Why not just point out that one approach works best according to the numbers and the other often works best when human behavior is considered? Some clients are going to jump on the approach favored by the numbers and others are going to be more excited by the approach that appears more likely to provide ongoing motivation.
The planner’s job is to help. Different personalities are helped by different things. Encourage each client to achieve his or her goals pursuant to the approach that possesses the greatest appeal to people with that personality type.
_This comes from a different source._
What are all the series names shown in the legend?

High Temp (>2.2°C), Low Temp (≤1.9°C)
The best approach is the one that works. Different things work better or worse for different people.
Rob
Nathan Gehring says
Excellent, excellent question. I think answering this question may ultimately distinguish financial planners from the rest of the financial services industry.
Increasingly research is revealing that the numbers don’t matter. People don’t respond to numbers. (Anyone who has spent any time in a client-facing role likely already realizes this.) We are irrational, emotional beings and the sooner financial planners recognize and account for this, the better. We need to account for this irrationality in our profession and stop pretending humans make decision according to economic theory.
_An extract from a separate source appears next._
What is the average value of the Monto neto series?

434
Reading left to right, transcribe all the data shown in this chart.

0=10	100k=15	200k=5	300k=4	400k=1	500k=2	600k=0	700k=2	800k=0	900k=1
It also means we need more research in this space. Dan Ariely’s work is a great place to start, but it’s only just scratching the surface. The recently founded Financial Therapy Association will likely bring additional insight.
It’s all very exciting. I look forward to seeing what we have yet to learn.
-Nathan-
Joe says
Our clients are bombarded daily by irrationality via the entertainment based financial media, friends, and family. I would suggest that financial planners unique role is to be the voice of reason and help a client dispel the myths they hear on a daily basis from people who have vested interests in working with (selling to) people’s natural irrationality.
I believe my job is to understand the appeal of the irrational and help clients make better decisions by first understanding the appeal, then discarding as much of it as possible.
This question could also be considered in terms of a conflict of interest. Selling rationality and good financial decision making is harder. Some clients won’t hire you because you won’t not tell them what they want to hear. Is there a self-serving aspect to using “behavioral finance” as a justification for telling people what they want to hear?
vg says
All points above agreed, I find an awful lot of people with awful portfolios – portfolios that lend to the irrational behavior. I think it’s much easier to stick with a balanced investment portfolio through ups and downs, than the either very aggressive or conservative portfolios I so commonly see. Also important to this line of thought is to show people their year’s results as they relate to the range of outcomes in their goal forecasts. In other words, good offense, good defense. We win some, we lose some; where are we at for the season, and over many seasons, and is where we’re now at within the range of acceptable outcomes.